Este diálogo entre el embajador francés, Etienne Manach, y el encargado de negocios británico, John Denson, en medio de los festejos del primero de mayo que incendiaban de banderas rojas la plaza Tien-An-Men de Pekín, fue provocado por el súbito ingreso de Mao Tse-tung en el palco de los diplomáticos extranjeros, con quienes el presidente chino departió afablemente. Denson, que recordaba cómo los guardias rojos habían incendiado tres años atrás la embajada de su Majestad Isabel II, supo conservar su flema británica cuando Mao le espetó con una ancha sonrisa: "Presente mis mejores saludos a la reina".

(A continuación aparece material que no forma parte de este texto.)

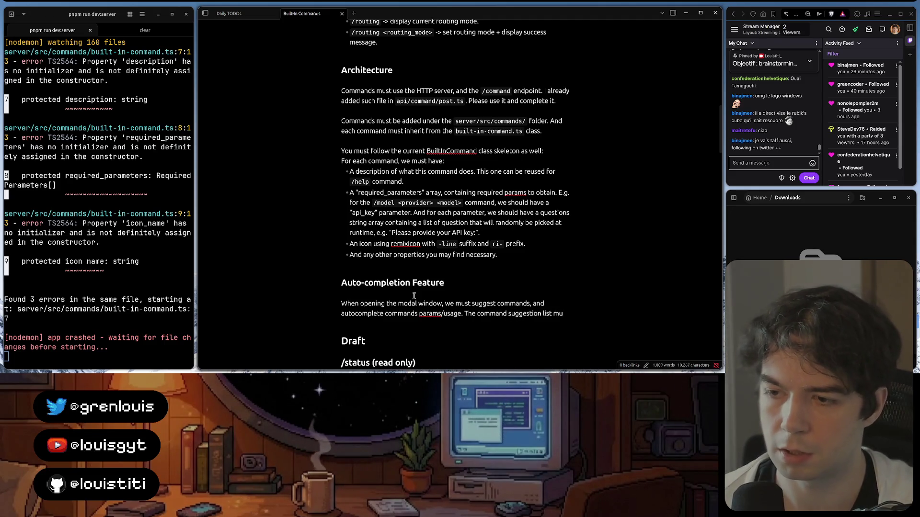
type("st includes the co")
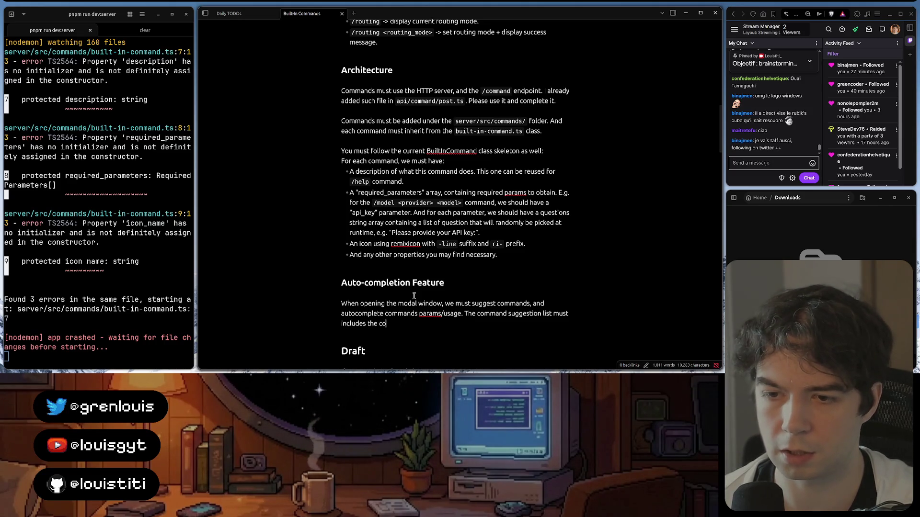
type("mmand icon, co")
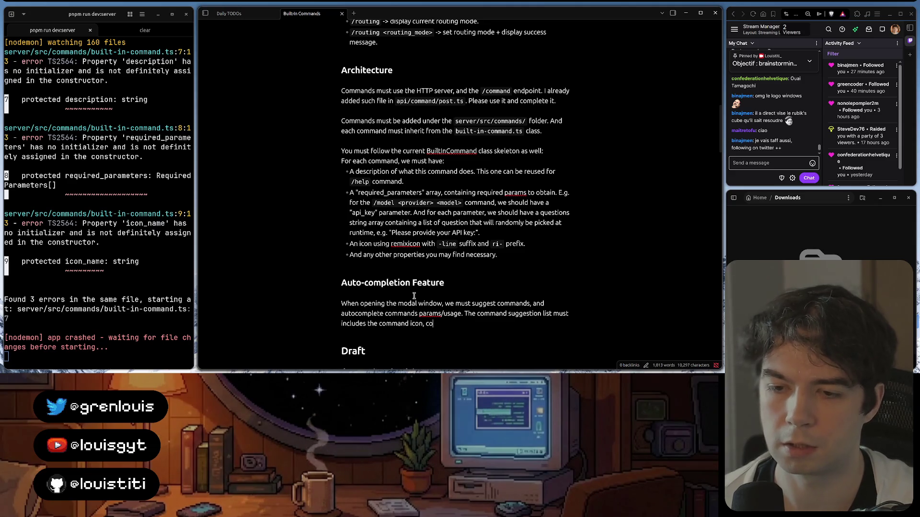
type("mmand name and c")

En momentos en que el jefe supremo de Pekín, después de su mini-tournée diplomática, volvía a su estrado, por la plaza desfilaba una réplica del primer satélite artificial lanzado pocos días antes, el 24 de abril. El aparato había agregado a los éxitos nucleares ostentados por China Popular una prestigiosa aureola "espacial". Denson observó pensativo el delirio de la multitud; luego miró al camboyano Norodom Sihanouk, situado en lugar de privilegio junto a Mao.
—Mao se ha anotado un tanto a favor, al patrocinar el "gobierno en el exilio" de Sihanouk, frente a la frialdad soviética.
—Sí, ha descolocado a Moscú en Indochina. Me atrevo a vaticinar que Corea del Norte, ya muy disgustada por la cooperación soviético-japonesa en Siberia, recapacitará ante la ambigüedad de la URSS en el problema de Camboya, y abandonará su tesitura de frialdad hacia China. Dentro de unos meses, creo que presenciaremos un idilio entre Pekín y Pyongyang.
Un estallido de aplausos y gritos multitudinarios interrumpió el diálogo de los diplomáticos. Jóvenes con pañuelo rojo al cuello llevaban cartelones con los nombres de todos los pueblos trabados en "luchas antiimperialistas" y merecedores del apoyo entusiasta de China. Cada nombre era escandido repetidas veces: los palestinos se mezclaban con los afronorteamericanos; los guerrilleros de las colonias portuguesas se confundían con los revolucionarios del Golfo Pérsico y de Eritrea. Los clamores hacían retemblar las imperiales columnatas con leones estilizados y dragones en volutas, que habían sobrevivido a la furia iconoclasta de la Revolución Cultural.
—Mao quiere ser el Papa de las luchas nacionales revolucionarias, pero por ese camino no romperá el aislamiento de "leprosa política" que aqueja a China.
—No creo, mister Denson. Al régimen de Pekín no le importa sólo ser "el faro de la revolución". También le preocupa, y con vital urgencia, establecer relaciones diplomáticas normales con el mayor número posible de Estados, sin tener en cuenta las diferencias ideológicas. Piense que, ya desde el año pasado, Pekín está nombrando representantes del más alto nivel en las embajadas o legaciones que desmanteló la Revolución Cultural. Sobre todo, China quiere ampliar y diversificar su comercio exterior, y no se puede negar que es un cliente interesante: paga al contado y en, moneda fuerte.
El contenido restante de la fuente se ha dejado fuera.